_Tasks to perform_
A. From the bike thread, extract the passage starting with "## ridingtoy (Aug" and going on through "nearly his entire life.".
B. Answer these questions using the bike thread:
(i) How old was the neighbor who gave pdx_racer the bike?
(ii) What manufacturer does Freqman1 tentatively suggest?
(iii) What year range does cr250mark first propose for the bike?

# 100 year old kids bike - can anyone identify?



## pdx_racer (Aug 19, 2022)

This bike belong to my 86 year old neighbor who gave it to me before he passed 12-15 years ago.  It was his first bike that he had as a small child and he kept it his entire life. I would love to get some more information on it if anyone is familiar with the manufacturer, model name, etc.






Thanks,
Rob
Portland, Oregon


----------



## Drosentreter (Aug 19, 2022)

That thing is awesome. I don’t have the info you’re looking for, but I love it. I’d love to have it if you decide to sell.


----------



## Freqman1 (Aug 20, 2022)

A typical sidewalk bike. I think maybe Gendron but @cr250mark @ridingtoy or @Oldbikes may be able to help. V/r Shawn


----------



## Archie Sturmer (Aug 20, 2022)

The parts of the 2-piece crank and chain tensioner screws and studs look kind of like Colson (or Worthington, before 1917); but Colson was not the only manufacturer to use lug joints on their frames.


----------



## ridingtoy (Aug 20, 2022)

Is there a hole pattern or even an outline on the head tube where a badge may have been attached? A small detail like that could help narrow down the manufacturer. Pretty neat that the gentleman kept his childhood bicycle for nearly his entire life.

Dave


----------



## cr250mark (Aug 21, 2022)

I’d shoot for 1930-33
Colson fairy
 EArlier 1927-29 used rear strap frame style incorporating tube on front head , upper lower portions
Lugging and chainring look pretty textbook
Also tall wishbone rear stays and smaller to scale front wheel swooped fork combo
Always looked a little off to me ( wrong wheel , bent missing something)
Only a opinion here , always fond of the juvenile collection

mark


----------



## pdx_racer (Aug 22, 2022)

cr250mark said:


> I’d shoot for 1930-33
> Colson fairy
> EArlier 1927-29 used rear strap frame style incorporating tube on front head , upper lower portions
> Lugging and chainring look pretty textbook
> ...


----------



## cr250mark (Aug 22, 2022)

My hunch by the long axle bolt sticking out past Nut pretty extensively on front wheel 
Is that front wheel had been replaced at one point 

mark


----------



## pdx_racer (Aug 22, 2022)

_People photos with keypoints_
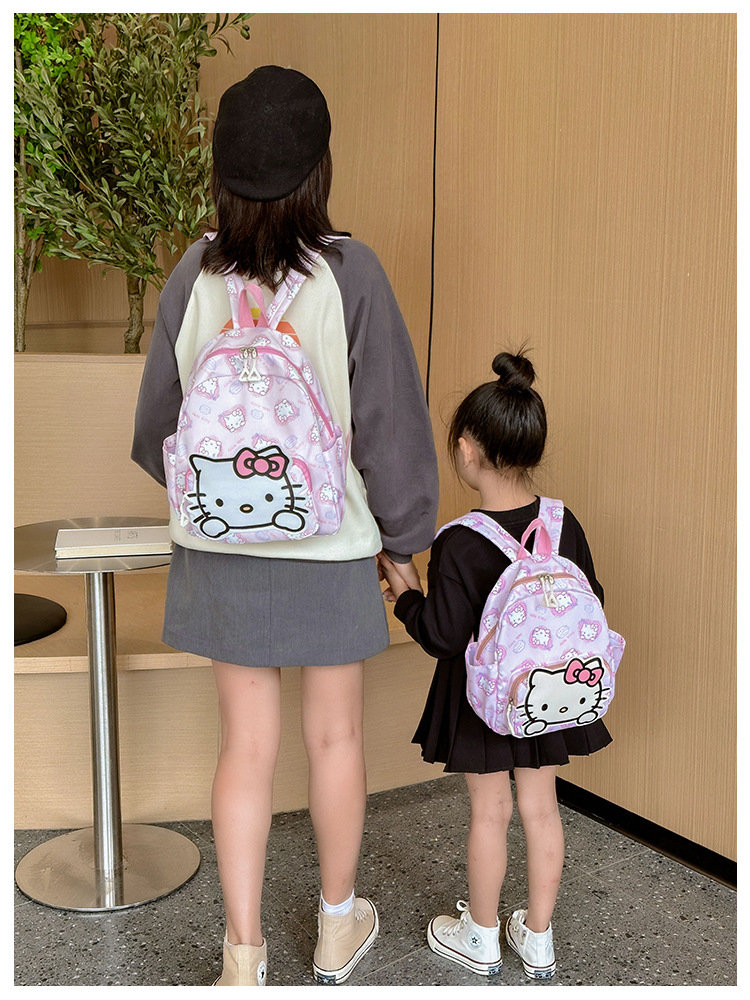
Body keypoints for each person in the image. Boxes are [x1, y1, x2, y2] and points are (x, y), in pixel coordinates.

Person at [131, 65, 438, 987]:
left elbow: (157, 431)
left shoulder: (192, 273)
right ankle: (338, 929)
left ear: (221, 171)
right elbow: (389, 421)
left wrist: (218, 506)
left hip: (220, 546)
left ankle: (243, 956)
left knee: (245, 748)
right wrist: (402, 538)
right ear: (319, 168)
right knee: (334, 739)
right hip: (330, 546)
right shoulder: (351, 272)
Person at [378, 350, 613, 981]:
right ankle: (538, 939)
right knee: (542, 809)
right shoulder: (563, 522)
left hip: (482, 702)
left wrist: (407, 594)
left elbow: (443, 635)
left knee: (490, 812)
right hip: (548, 692)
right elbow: (590, 600)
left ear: (466, 449)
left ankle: (480, 936)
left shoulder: (460, 539)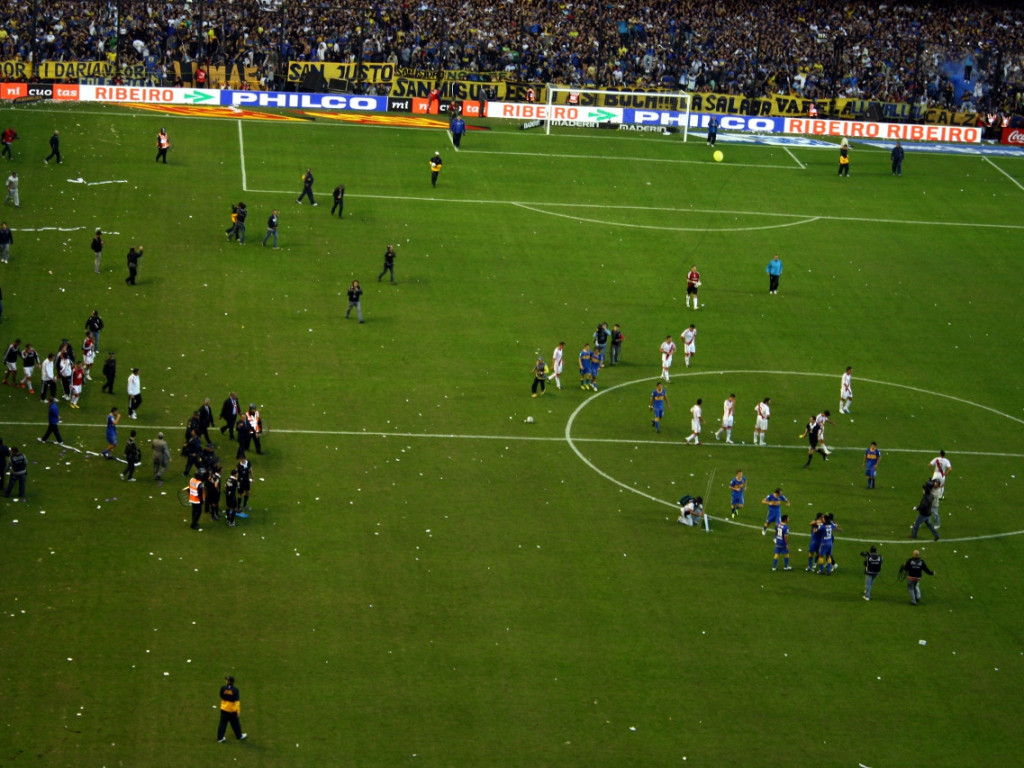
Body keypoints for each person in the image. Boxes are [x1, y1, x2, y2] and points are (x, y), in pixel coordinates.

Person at [217, 676, 247, 742]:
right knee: (235, 724)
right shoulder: (235, 690)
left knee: (222, 724)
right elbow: (237, 702)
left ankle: (220, 738)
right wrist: (238, 711)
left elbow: (221, 696)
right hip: (232, 710)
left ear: (228, 681)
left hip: (224, 709)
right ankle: (239, 736)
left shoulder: (223, 688)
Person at [928, 450, 951, 530]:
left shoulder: (936, 459)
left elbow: (929, 465)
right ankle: (940, 496)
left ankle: (933, 496)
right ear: (944, 455)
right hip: (942, 475)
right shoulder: (946, 461)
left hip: (936, 474)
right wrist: (946, 474)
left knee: (932, 486)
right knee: (941, 486)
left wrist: (933, 471)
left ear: (939, 454)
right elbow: (950, 469)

_Exercise solutions_
A.
## ridingtoy (Aug 20, 2022)

Is there a hole pattern or even an outline on the head tube where a badge may have been attached? A small detail like that could help narrow down the manufacturer. Pretty neat that the gentleman kept his childhood bicycle for nearly his entire life.

B.
(i) 86
(ii) Gendron
(iii) 1930-33